The CEO of Nvidia has a well-known nickname guy wearing a leather jacket with a knife, which means he has a sophisticated ability to modify the product to fit all the specific markets. And now Nvidia is briefly worth $1 trillion thanks to the AI boom.
By Natalie Sherman & Zoe Kleinman
The elite club of US companies worth more than $1 trillion got a new member on Tuesday – at least for few hours.
Chip maker Nvidia briefly joined the ranks, as its share price shot up more than 5% before retreating.
Shares had already jumped more than 25% last week after the company forecast “surging demand” due to advances in artificial intelligence (AI).
Apple, Amazon, Alphabet and Microsoft are the other publicly traded US firms worth more than $1tn (£800bn).
Founded in 1993, Nvidia was originally known for making the type of computer chips that process graphics, particularly for computer games.
The firm’s affable co-founder Jensen Huang took a punt by investing in added functionality for Nvidia chips long before the AI revolution – a long game that appears to have paid off.
Its hardware underpins most AI applications today, with one report suggesting it has cornered 95% of the market for machine learning.
ChatGPT, the chatbot that sparked AI fervour with its launch last year, was trained using 10,000 of Nvidia’s graphics processing units (GPUs) clustered together in a supercomputer belonging to Microsoft.
Over the past 12 months, Nvidia’s share price has more than doubled, as investors bet the company will profit as AI ushers in the next wave of tech advances.
The California-based firm ended trading in New York on Tuesday worth more than $990bn, after shares closed at about $401 apiece, or up nearly 3%.
“We view Nvidia at the core hearts and lungs of the AI revolution,” Wedbush Securities analyst Dan Ives wrote last week, after the firm told investors it expected to bring in $11bn in sales in the three months to August – almost 50% more than analysts had predicted.
Living up to the promise of its lofty valuation could prove difficult, however.
Though Nvidia boomed during the pandemic, its overall revenue growth was flat last year, while profits were cut in half.
There are questions about whether Nvidia can keep up with demand, especially as rivals AMD and Intel race to develop their own offerings, and start-ups emerge.
The firm also faces ethical issues, such as whether it should vet the AI products for which it produces chips, amid swirling concerns about the impact of AI on society.
At current prices, Nvidia boasts a market value more than eight times higher than that of Intel.
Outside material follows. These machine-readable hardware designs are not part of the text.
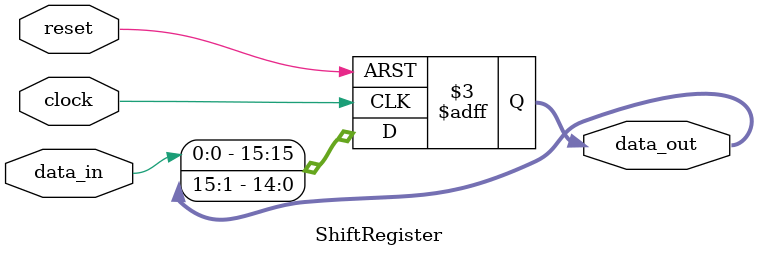
<source format=v>
module ShiftRegister
(
	//input 
	clock,
	reset,
	data_in,
	//output reg[15:0]
	data_out
);

parameter data_size = 16;

input clock;
input reset;
input data_in;
output reg[data_size-1:0]data_out;

always@(posedge clock or negedge reset)
if(!reset)
  data_out <= 0;
else
  data_out <= {data_in, data_out[data_size-1:1]};

endmodule

</source>
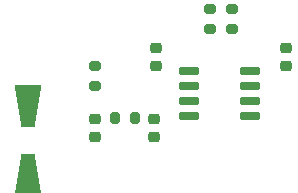
<source format=gbr>
%TF.GenerationSoftware,KiCad,Pcbnew,7.0.2*%
%TF.CreationDate,2023-10-12T22:53:16+02:00*%
%TF.ProjectId,tja1018-breakout,746a6131-3031-4382-9d62-7265616b6f75,rev?*%
%TF.SameCoordinates,Original*%
%TF.FileFunction,Paste,Top*%
%TF.FilePolarity,Positive*%
%FSLAX46Y46*%
G04 Gerber Fmt 4.6, Leading zero omitted, Abs format (unit mm)*
G04 Created by KiCad (PCBNEW 7.0.2) date 2023-10-12 22:53:16*
%MOMM*%
%LPD*%
G01*
G04 APERTURE LIST*
G04 Aperture macros list*
%AMRoundRect*
0 Rectangle with rounded corners*
0 $1 Rounding radius*
0 $2 $3 $4 $5 $6 $7 $8 $9 X,Y pos of 4 corners*
0 Add a 4 corners polygon primitive as box body*
4,1,4,$2,$3,$4,$5,$6,$7,$8,$9,$2,$3,0*
0 Add four circle primitives for the rounded corners*
1,1,$1+$1,$2,$3*
1,1,$1+$1,$4,$5*
1,1,$1+$1,$6,$7*
1,1,$1+$1,$8,$9*
0 Add four rect primitives between the rounded corners*
20,1,$1+$1,$2,$3,$4,$5,0*
20,1,$1+$1,$4,$5,$6,$7,0*
20,1,$1+$1,$6,$7,$8,$9,0*
20,1,$1+$1,$8,$9,$2,$3,0*%
%AMOutline4P*
0 Free polygon, 4 corners , with rotation*
0 The origin of the aperture is its center*
0 number of corners: always 4*
0 $1 to $8 corner X, Y*
0 $9 Rotation angle, in degrees counterclockwise*
0 create outline with 4 corners*
4,1,4,$1,$2,$3,$4,$5,$6,$7,$8,$1,$2,$9*%
G04 Aperture macros list end*
%ADD10Outline4P,-1.800000X-1.150000X1.800000X-0.550000X1.800000X0.550000X-1.800000X1.150000X90.000000*%
%ADD11Outline4P,-1.800000X-1.150000X1.800000X-0.550000X1.800000X0.550000X-1.800000X1.150000X270.000000*%
%ADD12RoundRect,0.200000X-0.275000X0.200000X-0.275000X-0.200000X0.275000X-0.200000X0.275000X0.200000X0*%
%ADD13RoundRect,0.200000X-0.200000X-0.275000X0.200000X-0.275000X0.200000X0.275000X-0.200000X0.275000X0*%
%ADD14RoundRect,0.150000X-0.725000X-0.150000X0.725000X-0.150000X0.725000X0.150000X-0.725000X0.150000X0*%
%ADD15RoundRect,0.225000X0.250000X-0.225000X0.250000X0.225000X-0.250000X0.225000X-0.250000X-0.225000X0*%
%ADD16RoundRect,0.225000X-0.250000X0.225000X-0.250000X-0.225000X0.250000X-0.225000X0.250000X0.225000X0*%
G04 APERTURE END LIST*
D10*
%TO.C,D101*%
X66400000Y-95800000D03*
D11*
X66400000Y-90000000D03*
%TD*%
D12*
%TO.C,R104*%
X81800000Y-81800000D03*
X81800000Y-83450000D03*
%TD*%
%TO.C,R103*%
X83600000Y-83450000D03*
X83600000Y-81800000D03*
%TD*%
D13*
%TO.C,R102*%
X73775000Y-91025000D03*
X75425000Y-91025000D03*
%TD*%
D12*
%TO.C,R101*%
X72000000Y-86600000D03*
X72000000Y-88250000D03*
%TD*%
D14*
%TO.C,U101*%
X80000000Y-87025000D03*
X80000000Y-88295000D03*
X80000000Y-89565000D03*
X80000000Y-90835000D03*
X85150000Y-90835000D03*
X85150000Y-89565000D03*
X85150000Y-88295000D03*
X85150000Y-87025000D03*
%TD*%
D15*
%TO.C,C104*%
X88200000Y-86600000D03*
X88200000Y-85050000D03*
%TD*%
%TO.C,C103*%
X77200000Y-86600000D03*
X77200000Y-85050000D03*
%TD*%
D16*
%TO.C,C102*%
X77000000Y-91050000D03*
X77000000Y-92600000D03*
%TD*%
%TO.C,C101*%
X72000000Y-91050000D03*
X72000000Y-92600000D03*
%TD*%
M02*

</source>
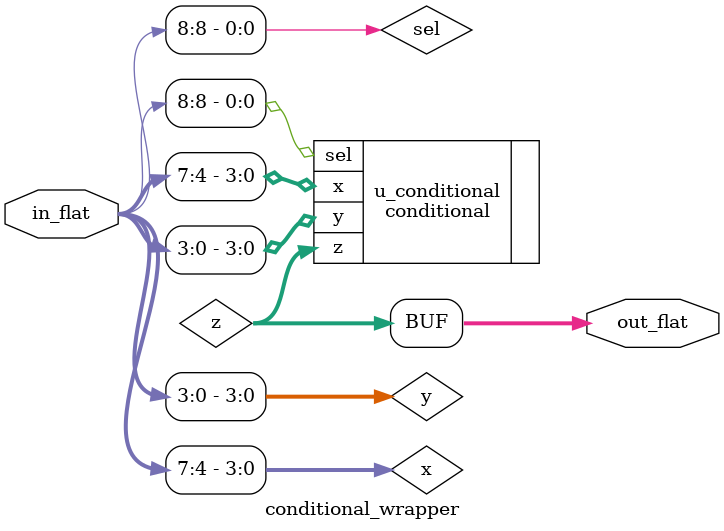
<source format=sv>
module conditional_wrapper (
    input  wire [8:0] in_flat,
    output wire [3:0] out_flat
);

  // Slice `in_flat` into original inputs
  wire sel = in_flat[8];
  wire [3:0] x = in_flat[7:4];
  wire [3:0] y = in_flat[3:0];

  // Wires to capture original module outputs
  wire [3:0] z;

  // Instantiate the original module
  conditional u_conditional (
    .sel(sel),
    .x(x),
    .y(y),
    .z(z)
  );

  // Pack original outputs into `out_flat`
  assign out_flat[3:0] = z;

endmodule  // conditional_wrapper
</source>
That’s despite Intel reporting more than $63bn in revenue last year, compared with Nvidia’s $27bn.
Geir Lode, head of global equities at Federated Hermes, said the magnitude of the recent leap in Nvidia’s share price was “an astonishing surprise even to techno-optimists”.
“Artificial intelligence is the next super charged growth area, and we expect this is just the beginning,” Mr Lode said. “We know growth will be there, but valuations can be hard to justify.”
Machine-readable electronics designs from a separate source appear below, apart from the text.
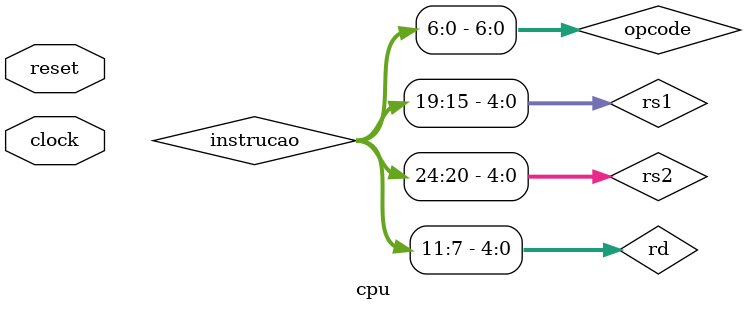
<source format=v>
module cpu (
    input wire clock,
    input wire reset
);

    // PC e Instrução
    wire [31:0] pc, pc_prox, pc_plus4;
    wire [31:0] instrucao;

    assign pc_plus4 = pc + 32'd4;

    pc pc_reg(
        .clock(clock),
        .reset(reset),
        .pc_prox(pc_prox),
        .pc(pc)
    );

    instruction_memory InstMem (
        .endereco(pc),
        .instrucao(instrucao)
    );

    // Decodificação
    wire [6:0] opcode = instrucao[6:0];
    wire [4:0] rd     = instrucao[11:7];
    wire [2:0] funct3 = instrucao[14:12];
    wire [4:0] rs1    = instrucao[19:15];
    wire [4:0] rs2    = instrucao[24:20];
    wire [6:0] funct7 = instrucao[31:25];

    wire [31:0] read_data1, read_data2;
    wire [31:0] immediate;

    wire Branch, MemRead, MemWrite, ALUSrc, RegWrite;
    wire MemtoReg;
    wire [1:0] ALUOp; 


    control ctrl(
        .opcode(opcode),
        .Branch(Branch),
        .MemRead(MemRead),
        .MemtoReg(MemtoReg),
        .MemWrite(MemWrite),
        .ALUSrc(ALUSrc),
        .RegWrite(RegWrite),
        .ALUOp(ALUOp)
    );

    register registradores(
        .clock(clock),
        .RegWrite(RegWrite),
        .rs1(rs1),
        .rs2(rs2),
        .rd(rd),
        .write_data(write_back_data),
        .read_data1(read_data1),
        .read_data2(read_data2)
    );

    imm_gen immGen(
        .instrucao(instrucao),
        .immediate(immediate)
    );

    // ALU
    wire [3:0] alu_control;
    wire [31:0] alu_entrada2 = ALUSrc ? immediate : read_data2;
    wire [31:0] alu_result;
    wire zero;

    alu_control aluCtrl(
        .aluOp(ALUOp),
        .funct3(funct3),
        .funct7(funct7),
        .alu_control(alu_control)
    );

    alu alu(
        .entrada1(read_data1),
        .entrada2(alu_entrada2),
        .alu_control(alu_control),
        .resultado(alu_result),
        .zero(zero)
    );

    // Memória de Dados
    wire [31:0] MemRead_data;

    data_memory dataMem(
        .clock(clock),
        .MemRead(MemRead),
        .MemWrite(MemWrite),
        .endereco(alu_result),
        .write_data(read_data2),
        .read_data(MemRead_data)
    );

    // Write Back
    wire [31:0] write_back_data;

    mux2 #(.WIDTH(32)) write_back_mux(
        .seletor(MemtoReg),
        .entrada1(alu_result),
        .entrada2(MemRead_data),
        .saida(write_back_data)
    );

    // Controle de Desvio (Branch)
    wire [31:0] branch_alvo = pc + immediate;
    wire branch_taken = Branch & zero;

    mux2 #(.WIDTH(32)) pc_mux(
        .seletor(branch_taken),
        .entrada1(pc_plus4),
        .entrada2(branch_alvo),
        .saida(pc_prox)
    );

endmodule

</source>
Investor Cathie Wood, chief executive of Ark Invest, who is known as a tech booster, sold her stake in Nvidia in January, missing the gains made since then.
She recently tweeted that the firm’s shares were “priced ahead of the curve”. She said markets were making a mistake to think the company was “the only AI play”.
In the past, investors have not hesitated to sour on former favourites.
Facebook-owner Meta, which joined the $1tn club in 2021, was booted out just a few months later, as its shares lost roughly three quarters of their value. It is valued at about $670bn today.
Communications giant Cisco was also seen as a likely trillion dollar club member during the dotcom tech bubble of the late 1990s. But that bubble burst and the firm is valued at about $200bn today.